The tax risk of enterprises mainly includes two aspects: on the one hand, the tax payment behavior of enterprises does not conform to the provisions of tax laws and regulations, and they should pay taxes instead of paying taxes, thus facing the risks of paying taxes, fines, fines for late fees, reputation damage, etc. On the other hand, the application of the tax law to the business activities of enterprises is not accurate, and the relevant preferential policies are not fully utilized, and more taxes are paid and unnecessary tax burdens are borne.

II. Introduction

Generally speaking, enterprise tax risk refers to the possible loss of enterprise's future interests due to the failure of tax-related behavior to correctly and effectively abide by the tax law.
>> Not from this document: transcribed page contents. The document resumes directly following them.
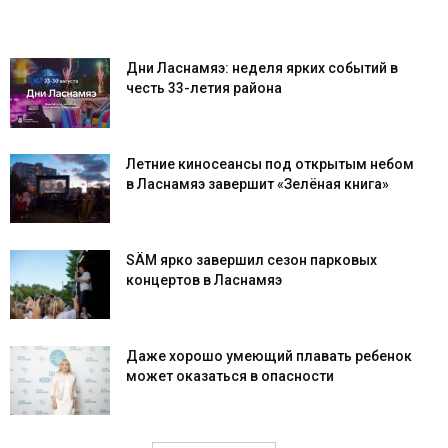
Дни Ласнамяэ: неделя ярких событий в
честь 33-летия района
Летние киносеансы под открытым небом
в Ласнамяэ завершит «Зелёная книга»
SÄM ярко завершил сезон парковых
концертов в Ласнамяэ
Даже хорошо умеющий плавать ребенок
может оказаться в опасности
However, Zhang Qi, the author of Two Hours to Understand Tax Risk, believes that this static definition can not reveal the essence of tax risk well. In his view, tax risk refers to the uncertainty of losses caused by the difference between the actual performance of enterprises and the actual standards that should be achieved when observing tax laws.

Third, subjectivity.

Taxpayers and tax authorities have different understandings of the same tax-related business, which directly leads to tax risks. At the same time, tax business shows a subjective attitude in related business, and different tax agencies have different understandings of the tax system, which is why it is difficult for both taxpayers and taxpayers to reach an agreement in communication. "As a result, corporate tax risks have emerged, and they vary greatly due to different specific circumstances.